Katholieke Encyclopaedie

Uitgeverij Joost van den Vondel (1933-1939)

Gepubliceerd op 20-03-2019

Boon (groente)

betekenis & definitie

Boon (groente) - naam voor de planten en zaden van soorten van het Vicia- en Phaseolus-geslacht. Van het geslacht Vicia zijn het meest bekend de Waalsche boon of tuinboon (Vicia faba major) en de veldboon (Vicia faba minor), waartoe behooren de wierboon, de paardeboon en de duiveboon.

De veldboonen worden uitsluitend in den landbouw verbouwd en dienen als veevoeder en vogelvoeder (duiveboonen). De tuinboon wordt vooral in den tuinbouw geteeld; de nog onrijpe vrucht dient als groente.

Tot het geslacht Phaseolus behooren de sla- of spercieboonen, de snijboonen, de pronkboonen, de witte en bruine boonen. De spercie-, snij- en pronkboonen worden in den tuinbouw geteeld; de jonge vrucht met nog onrijpe zaden dient als groente. De vrucht van de snijboonen is lang, breed en plat, die van de spercieboonen korter en dikker; de pronkboonen danken hun naam aan de fraaie bloementrossen. Genoemde boonen kunnen stok(= rank) boonen en stam(= struik) boonen zijn. Stamboonen zijn verder de witte en bruine boonen (Phaseolus nanus), die in land- en tuinbouw verbouwd worden en waarvan de rijpe zaden voor consumptie dienen. Het stroo en de peulen zijn een voedzaam veevoeder.

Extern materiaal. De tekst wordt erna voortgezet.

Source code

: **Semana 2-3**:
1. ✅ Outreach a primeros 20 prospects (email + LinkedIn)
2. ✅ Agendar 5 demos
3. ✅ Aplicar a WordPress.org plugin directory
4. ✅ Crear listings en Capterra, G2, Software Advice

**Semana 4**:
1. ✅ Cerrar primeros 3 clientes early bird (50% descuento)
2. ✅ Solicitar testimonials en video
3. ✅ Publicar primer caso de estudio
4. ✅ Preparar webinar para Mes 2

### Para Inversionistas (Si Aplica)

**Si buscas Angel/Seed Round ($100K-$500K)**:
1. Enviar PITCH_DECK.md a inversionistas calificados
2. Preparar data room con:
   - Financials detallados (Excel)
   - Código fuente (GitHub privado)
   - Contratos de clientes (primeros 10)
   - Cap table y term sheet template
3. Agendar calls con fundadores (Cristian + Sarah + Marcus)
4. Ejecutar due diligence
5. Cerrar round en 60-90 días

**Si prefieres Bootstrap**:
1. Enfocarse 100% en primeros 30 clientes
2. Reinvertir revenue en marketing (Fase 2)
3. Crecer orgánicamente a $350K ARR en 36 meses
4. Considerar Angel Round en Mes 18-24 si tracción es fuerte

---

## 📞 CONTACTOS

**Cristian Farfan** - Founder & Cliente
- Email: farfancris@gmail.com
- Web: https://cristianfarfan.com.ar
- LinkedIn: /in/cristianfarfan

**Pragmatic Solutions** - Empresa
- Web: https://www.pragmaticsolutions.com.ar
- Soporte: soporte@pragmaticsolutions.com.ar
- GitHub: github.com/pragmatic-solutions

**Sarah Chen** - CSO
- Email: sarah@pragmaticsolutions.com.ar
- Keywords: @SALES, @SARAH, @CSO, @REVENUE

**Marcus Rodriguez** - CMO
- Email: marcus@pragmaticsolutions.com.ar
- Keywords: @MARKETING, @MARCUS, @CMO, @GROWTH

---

De boon is een éénjarige plant. Een matig vochtig, warm klimaat is het best geschikt. Pronkboonen, bruine boonen en veldboonen zijn sterker dan de overige. In den tuinbouw wordt de teelt van stokboonen gecombineerd met de teelt van andere groenten, die geoogst moeten zijn vóórdat de boonen tot volle ontwikkeling komen (bijv. spinazie, sla). Voor de boonen en steunstokken wordt tusschen de rijen der eerstgeteelde groente ruimte vrijgelaten. Stamboonen laten zich goed combineeren met latere groenten.

De stikstofbemesting, die bij witte en bruine boonen niet vergeten mag worden, kan grootendeels worden weggelaten bij andere boonen. Deze vragen echter een rijken voorraad kali, phosphorzuur en kalk in den bodem. De zaaitijd is voor tuin-, snij-, spercie- en pronkboonen half Mei. De zaden worden eerst in een bak ter ontkieming gelegd.

Voor witte en bruine boonen is de zaai-ofpoottijd eveneens half Mei; oogsttijd September. Voor veldboonen is de zaaitijd einde Februari tot begin April; oogsttijd tweede helft van Augustus en begin September. Verder zie ➝Vlinderbloemigen.